The Golden Age of Indiana Literature is a period from 1880 to 1920 when many nationally and internationally acclaimed literary works were created by natives of the state of Indiana. During this time, many of the United States' most popular authors came from Indiana. Maurice Thompson, George Ade, Booth Tarkington, Theodore Dreiser, Edward Eggleston, Frank McKinney Hubbard, George Barr McCutcheon, Meredith Nicholson, Gene Stratton Porter, Lew Wallace, and James Whitcomb Riley were foremost among the Hoosier authors.

Wallace's Ben Hur: A Tale of the Christ became the best-selling book of the 19th century, and Riley became the most prominent poet of the age, writing poems that included "Little Orphant Annie". Tarkington, Thompson, and Nicholson each wrote several best-selling novels, including The Gentleman from Indiana (Tarkington), Alice of Old Vincennes (Thompson), and The House of a Thousand Candles (Nicholson).

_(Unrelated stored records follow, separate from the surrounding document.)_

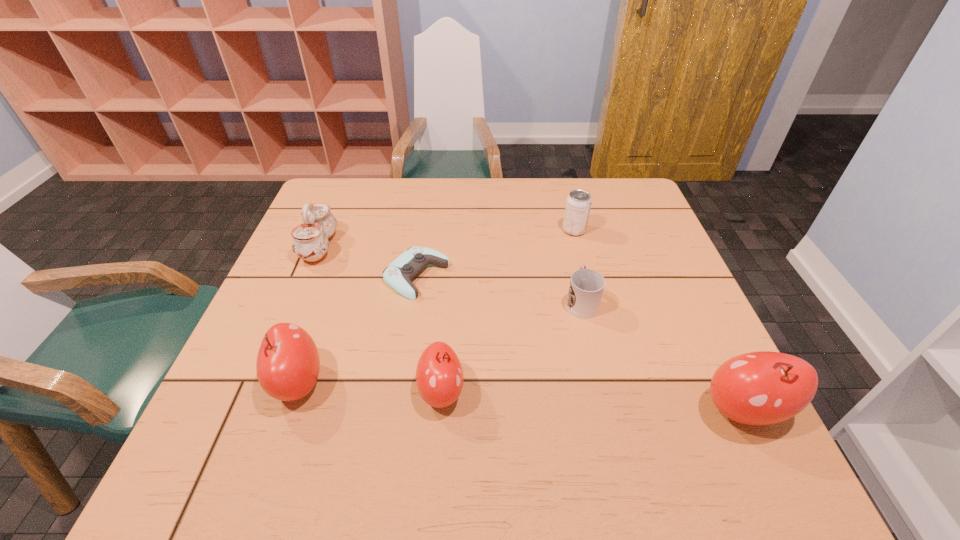
Locate an element on the screen. free location located on the back of the soda can is located at coordinates (565, 197).

Where is `free point located 0.160m on the right of the shortest object`? free point located 0.160m on the right of the shortest object is located at coordinates (511, 276).

Where is `vacant region located by the handle of the chinaware`? vacant region located by the handle of the chinaware is located at coordinates (405, 247).

What are the coordinates of `vacant area situated on the side of the sixth tallest object where the handle is located` in the screenshot? It's located at (557, 198).

At what (x,y) coordinates should I click in order to perform the action: click on vacant space located 0.340m on the side of the sixth tallest object where the handle is located. Please return your answer as a coordinate pair (x, y). Looking at the image, I should click on (560, 209).

The height and width of the screenshot is (540, 960). In order to click on vacant space located 0.210m on the side of the sixth tallest object where the handle is located in this screenshot , I will do `click(565, 235)`.

You are a GUI agent. You are given a task and a screenshot of the screen. Output one action in this format:
    pyautogui.click(x=<x>, y=<y>)
    Task: Click on the apple at the left edge
    The width and height of the screenshot is (960, 540).
    Given the screenshot: What is the action you would take?
    pyautogui.click(x=288, y=363)

Locate an element on the screen. chinaware that is positioned at the left edge is located at coordinates (310, 242).

Identify the location of object situated at the right edge. The height and width of the screenshot is (540, 960). (760, 388).

Find the location of a particular element. The width and height of the screenshot is (960, 540). object that is at the near left corner is located at coordinates (288, 363).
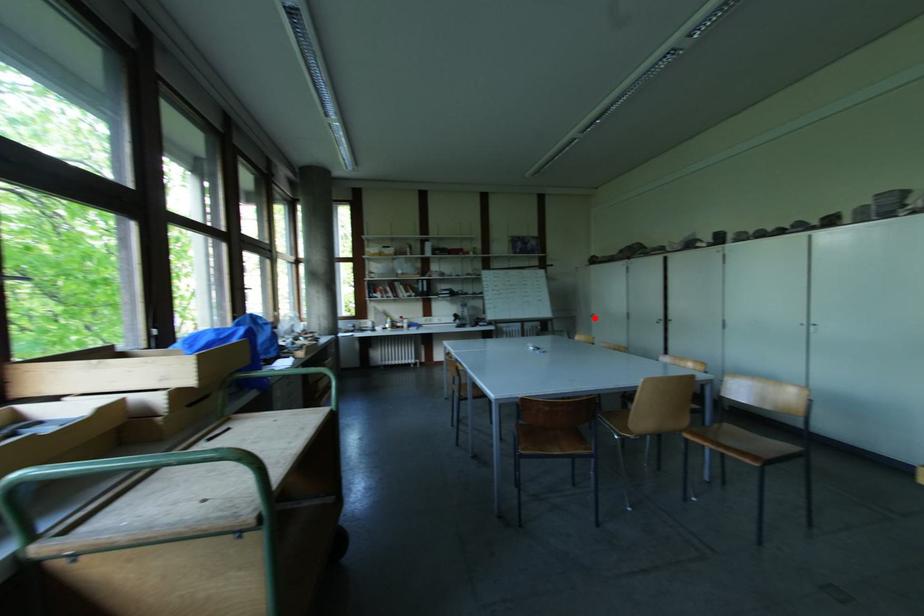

Ade, a writer, syndicated newspaper columnist, and playwright, is best known for his use of street language and slang to describe urban life in "Stories of the Streets and of the Town", his newspaper column for the Chicago Record, and his fables in slang, humorous stories that featured vernacular speech and the liberal use of capitalization. Ade's fables were published in his syndicated newspaper column, in magazines, and as a series of books, which earned him the nickname of the "Aesop of Indiana". Ade also wrote several plays produced for the Broadway stage from 1900 to 1910, including The County Chairman (1903) and The College Widow (1904), his best-known theatrical works, which were adapted into motion pictures. He also wrote other film scripts and one-act plays.

Stratton-Porter was a best-selling novelist and author of nature studies, poetry, short stories, and children's books. A Girl of the Limberlost (1909) remains her best-known work. Stratton-Porter was also a columnist for national magazines such as McCall's and Good Housekeeping. Eight of her novels have been adapted into motion pictures.

The period corresponded to growth in other cultural areas including the creation of the Hoosier Group of landscape painters, and prominence of Indiana music composers like Paul Dresser. During the decades of the age, Indiana ranked second among states in the production of best-selling books.